In an interview with the BBC late Tuesday, he said Prime Minister Tony Abbott was being "foolish" in his declaration this week that "coal is good for humanity" when opening a new mine in Queensland state.
"Australia has the most extraordinary environment and I don't understand why our government seems committed to destroying what we have that's unique in the world," said Flanagan, a long-time campaigner for the preservation of old growth forest in Tasmania where he lives.
"To be frank, I'm ashamed to be Australian when you bring this up."
Abbott made his remarks while opening a new BHP Billiton mine, just days after China's shock decision to impose a tariff on resource-rich Australian coal.
"It's very important that we sustain our faith in coal," Abbott said.
"Coal is vital for the future energy needs of the world.
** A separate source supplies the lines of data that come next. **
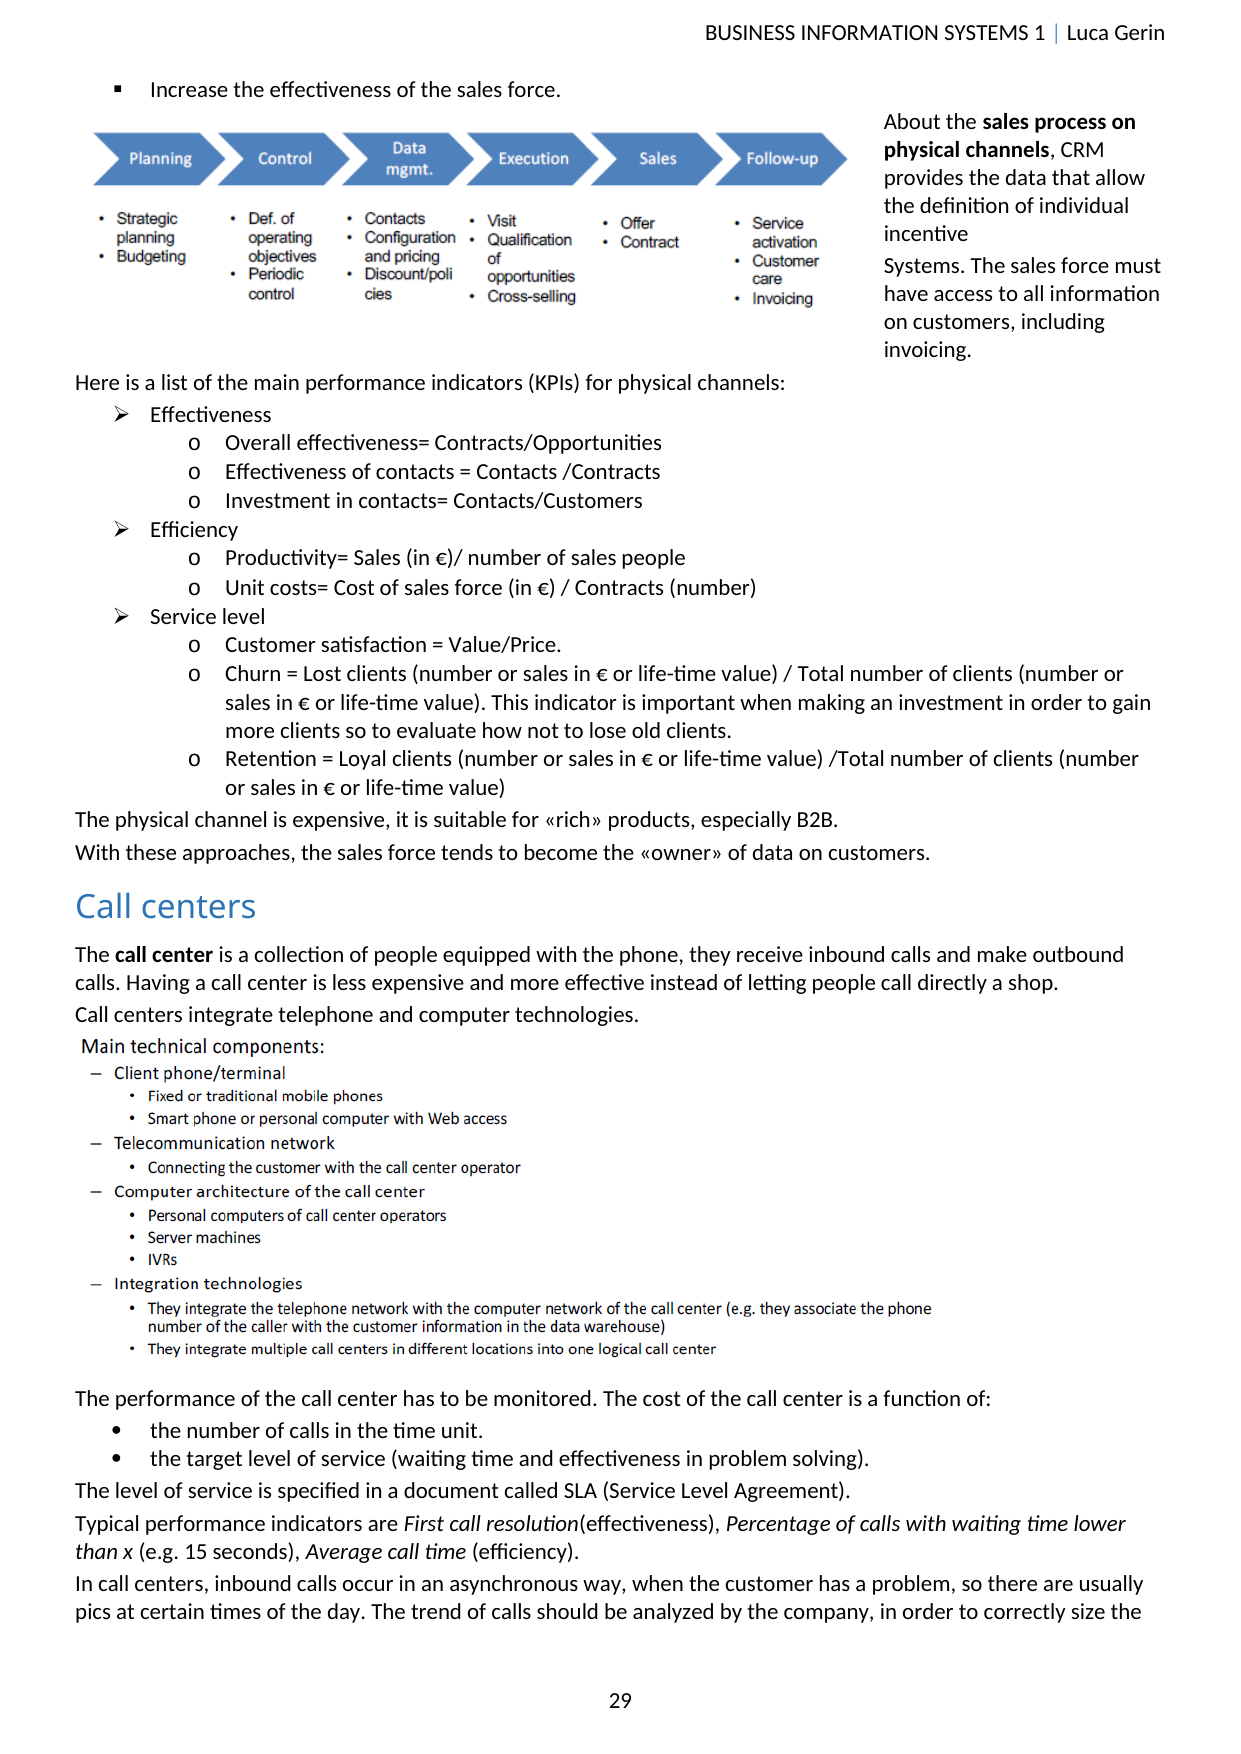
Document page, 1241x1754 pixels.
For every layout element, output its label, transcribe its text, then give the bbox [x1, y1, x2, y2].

list Effectiveness [112, 400, 1165, 428]
text The call center is a collection of people equipped with the phone, they receive inbound calls and make outbound calls. Having a call center is less expensive and more effective instead of letting people call directly a shop. [75, 940, 1165, 996]
list Effectiveness of contacts = Contacts /Contracts [187, 457, 1165, 486]
text The physical channel is expensive, it is suitable for «rich» products, especially B2B. [75, 806, 1165, 833]
text Here is a list of the main performance indicators (KPIs) for physical channels: [75, 368, 1165, 396]
list Unit costs= Cost of sales force (in €) / Contracts (number) [187, 573, 1165, 602]
text With these approaches, the sales force tends to become the «owner» of data on customers. [75, 838, 1165, 866]
text The level of service is specified in a document called SLA (Service Level Agreement). [75, 1477, 1165, 1504]
list Service level [112, 602, 1165, 630]
text Typical performance indicators are First call resolution(effectiveness), Percentage of calls with waiting time lower than x (e.g. 15 seconds), Average call time (efficiency). [75, 1509, 1165, 1565]
list Efficiency [112, 515, 1165, 543]
list Overall effectiveness= Contracts/Opportunities [187, 428, 1165, 457]
list Customer satisfaction = Value/Price. [187, 630, 1165, 659]
text Systems. The sales force must have access to all information on customers, including invoicing. [75, 251, 1165, 363]
list Retention = Loyal clients (number or sales in € or life-time value) /Total number of clients (number or sales in € or life-time value) [187, 744, 1165, 801]
picture [67, 104, 865, 350]
list Productivity= Sales (in €)/ number of sales people [187, 543, 1165, 573]
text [75, 1569, 1165, 1625]
text The performance of the call center has to be monitored. The cost of the call center is a function of: [75, 1384, 1165, 1412]
picture [75, 1032, 944, 1380]
text About the sales process on physical channels, CRM provides the data that allow the definition of individual incentive [865, 107, 1165, 247]
list Increase the effectiveness of the sales force. [112, 75, 1165, 103]
list Churn = Lost clients (number or sales in € or life-time value) / Total number of clients (number or sales in € or life-time value). This indicator is important when making an investment in order to gain more clients so to evaluate how not to lose old clients. [187, 659, 1165, 744]
list Investment in contacts= Contacts/Customers [187, 486, 1165, 515]
list the target level of service (waiting time and effectiveness in problem solving). [112, 1444, 1165, 1472]
subtitle Call centers [75, 882, 1165, 928]
list the number of calls in the time unit. [112, 1416, 1165, 1444]
text Call centers integrate telephone and computer technologies. [75, 1001, 1165, 1028]
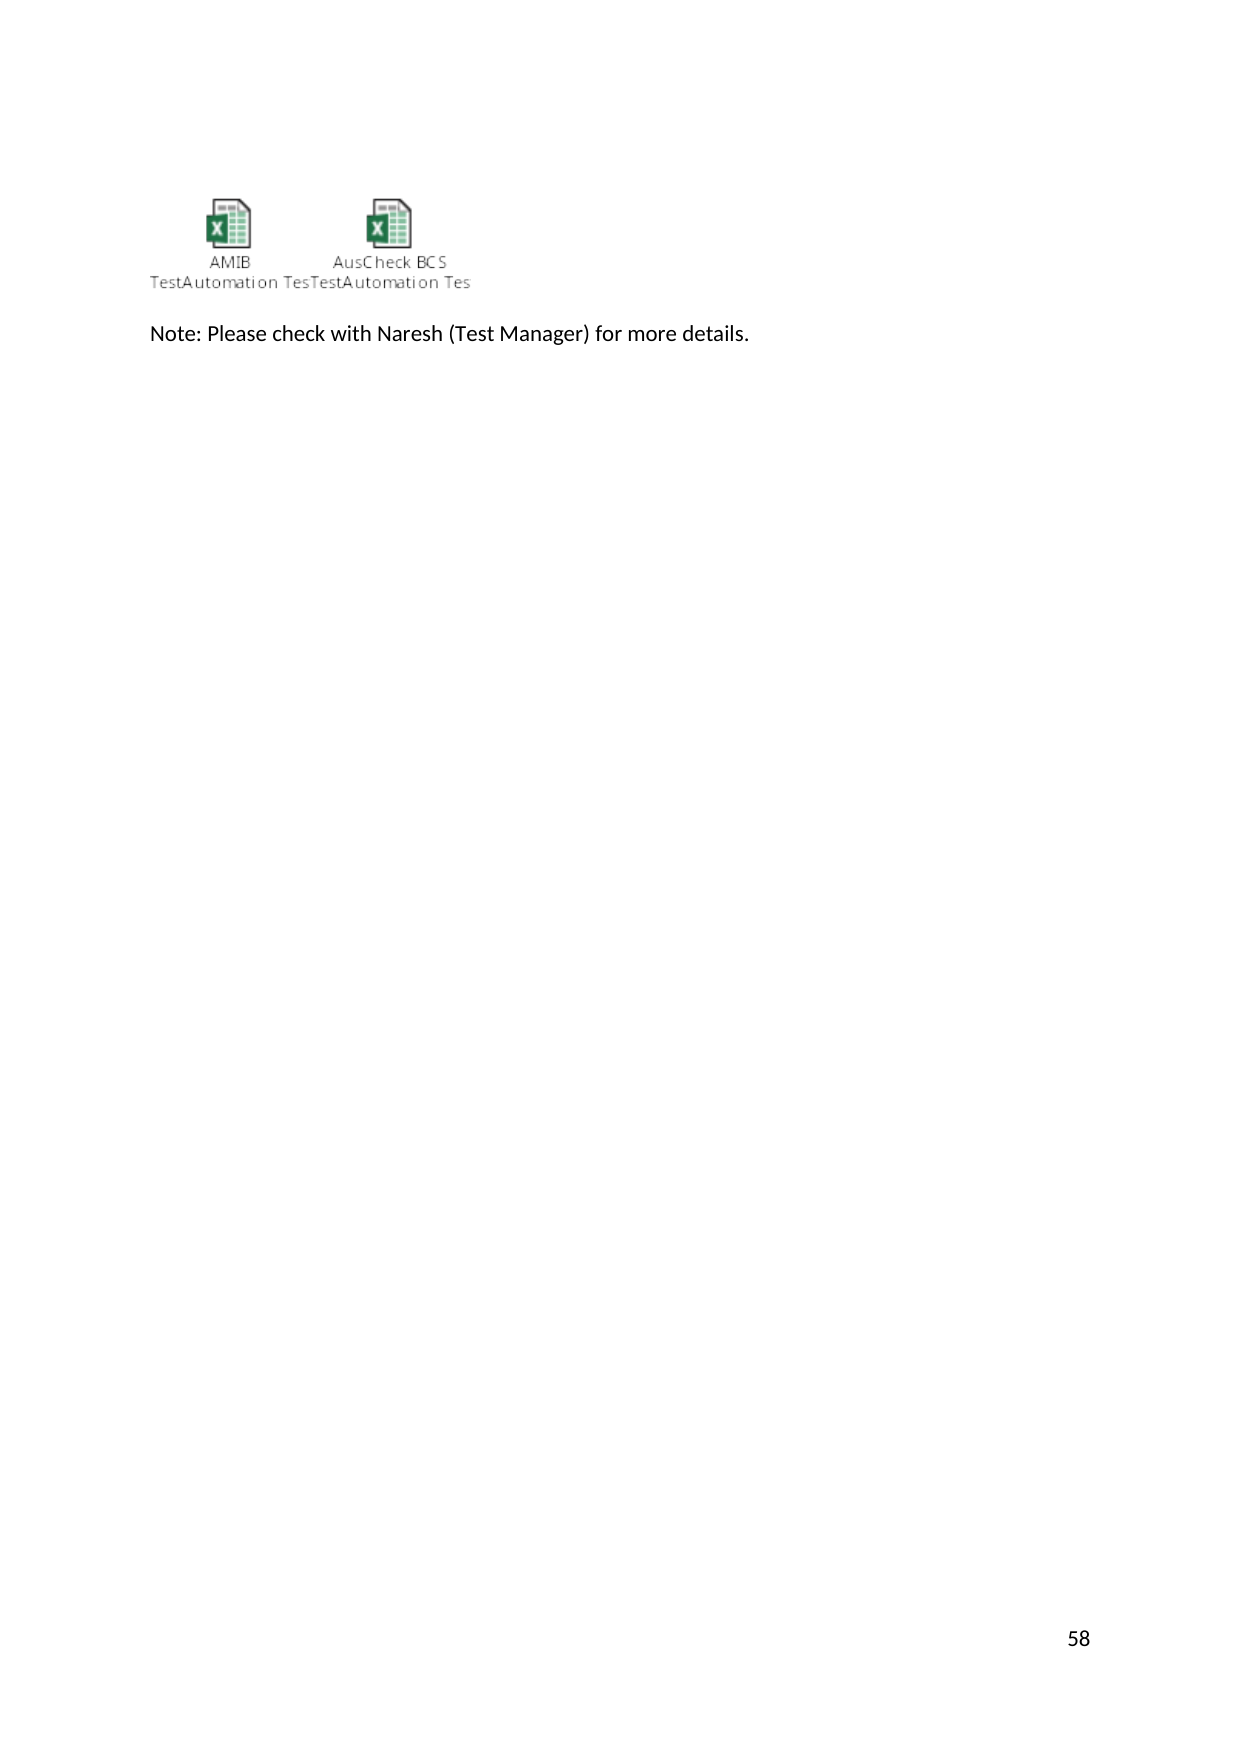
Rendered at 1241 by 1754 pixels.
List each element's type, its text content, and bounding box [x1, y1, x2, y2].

text Note: Please check with Naresh (Test Manager) for more details. [150, 319, 1090, 347]
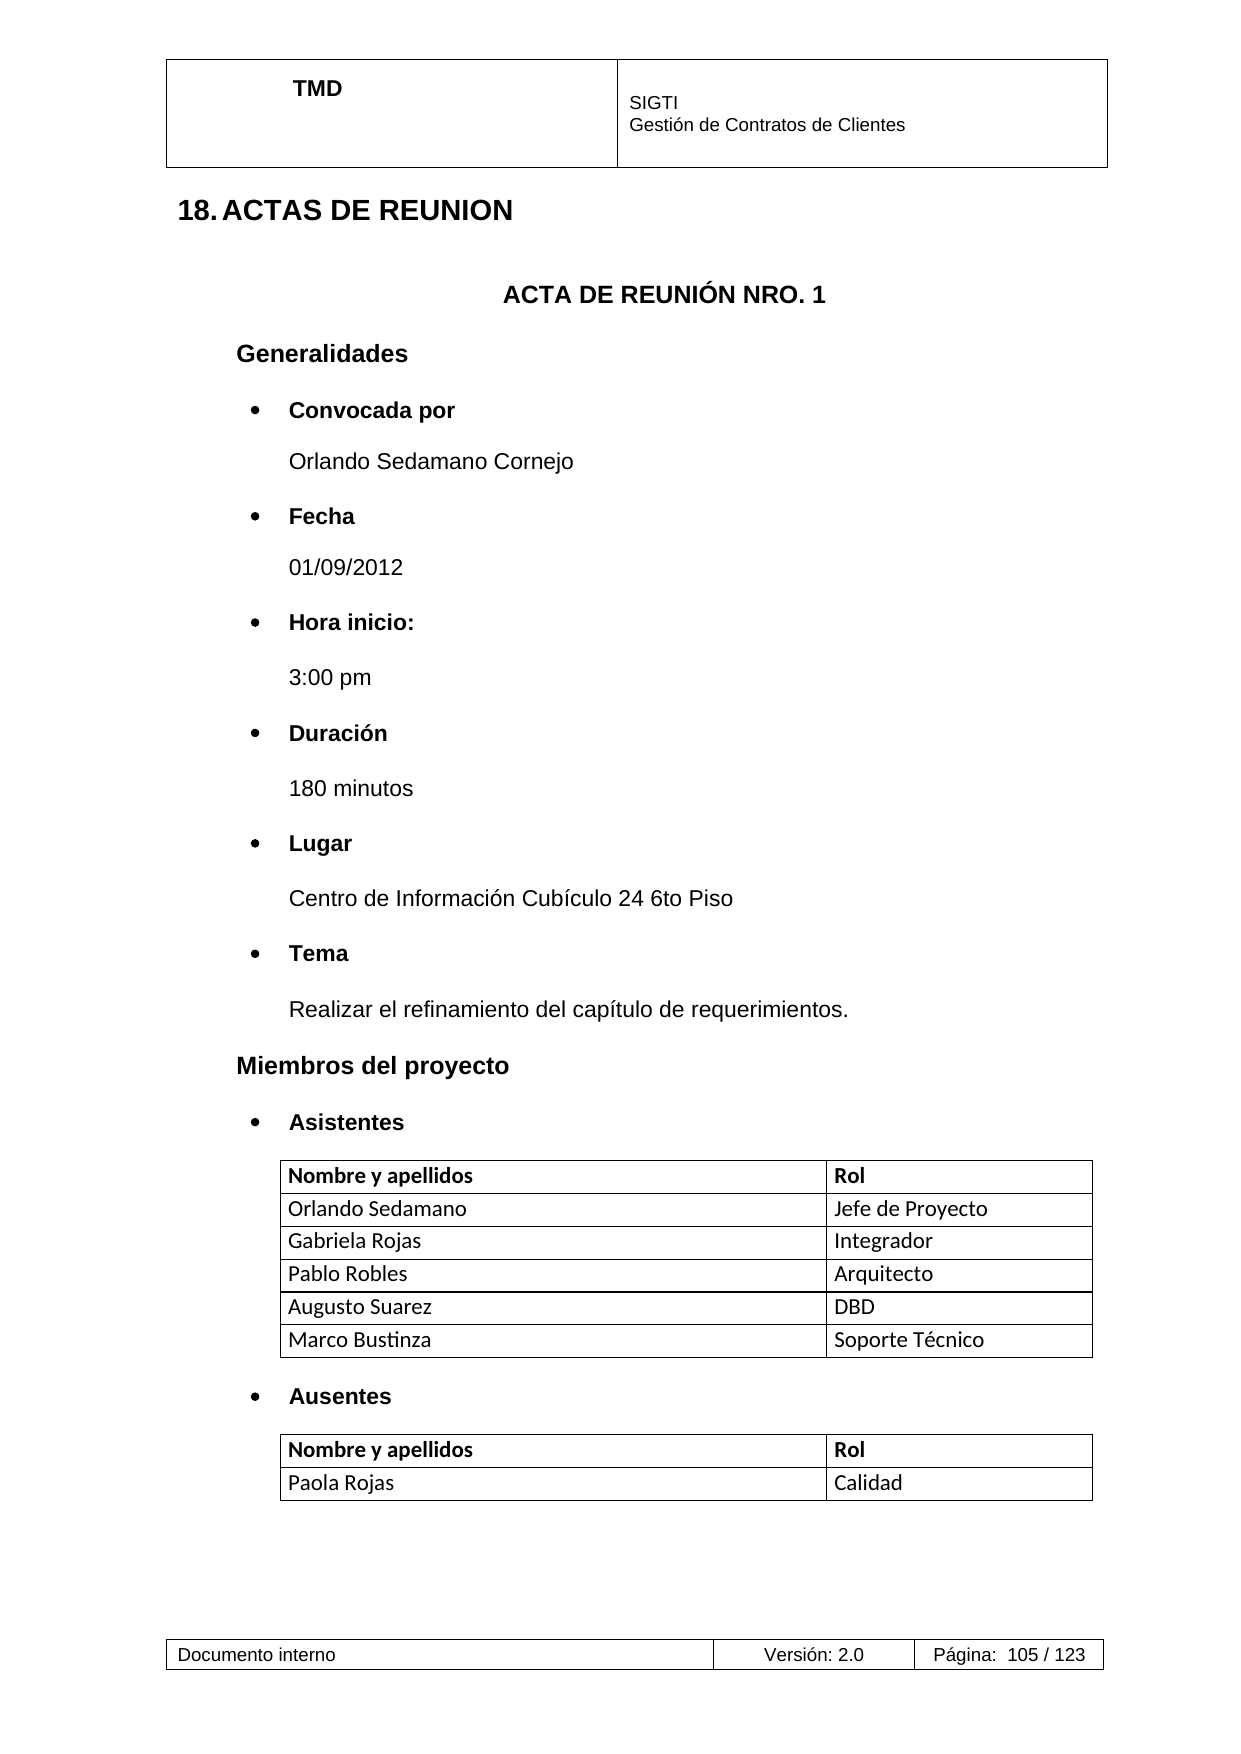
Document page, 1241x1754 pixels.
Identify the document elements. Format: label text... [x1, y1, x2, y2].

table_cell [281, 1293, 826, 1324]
subtitle ACTAS DE REUNION [177, 193, 1092, 227]
list ACTA DE REUNIÓN NRO. 1 [236, 281, 1092, 309]
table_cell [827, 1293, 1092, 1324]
list Lugar [251, 830, 1092, 856]
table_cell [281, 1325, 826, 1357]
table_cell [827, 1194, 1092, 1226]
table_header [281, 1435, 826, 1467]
list Centro de Información Cubículo 24 6to Piso [288, 885, 1092, 911]
list 3:00 pm [288, 664, 1092, 691]
list Duración [251, 719, 1092, 746]
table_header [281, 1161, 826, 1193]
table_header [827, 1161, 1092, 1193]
list Hora inicio: [251, 609, 1092, 635]
list 180 minutos [288, 775, 1092, 801]
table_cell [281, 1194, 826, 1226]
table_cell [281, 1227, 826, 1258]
list Realizar el refinamiento del capítulo de requerimientos. [288, 996, 1092, 1022]
list Orlando Sedamano Cornejo [288, 448, 1092, 474]
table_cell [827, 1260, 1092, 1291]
list Miembros del proyecto [236, 1051, 1092, 1079]
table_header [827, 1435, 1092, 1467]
list Asistentes [251, 1109, 1092, 1135]
list Fecha [251, 503, 1092, 529]
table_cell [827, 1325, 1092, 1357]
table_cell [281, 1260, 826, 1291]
list Convocada por [251, 397, 1092, 423]
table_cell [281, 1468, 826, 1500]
list Generalidades [236, 338, 1092, 367]
list Ausentes [251, 1383, 1092, 1410]
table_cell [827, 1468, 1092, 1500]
list Tema [251, 940, 1092, 967]
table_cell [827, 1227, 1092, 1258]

Energy is critical if the world is to continue to grow and prosper," the prime minister said. "So let's have no demonisation of coal."
Australia is among the world's worst per capita polluters due to its reliance on coal-fired power and mining exports.
Despite his criticism Flanagan, the third Australian to win the Booker Prize, which includes a trophy and an award of 50,000 ($80,000, 63,000 euros), was praised by Arts Minister George Brandis.
"This accolade recognises not only Richard's wonderful writing and imagination, but is a reflection of the quality of Australian literature," he said.
"Australians will be immensely proud of Richard's achievement."
Flanagan, who left school at 16, worked on the novel for 12 years, and his father died the day that it was finished.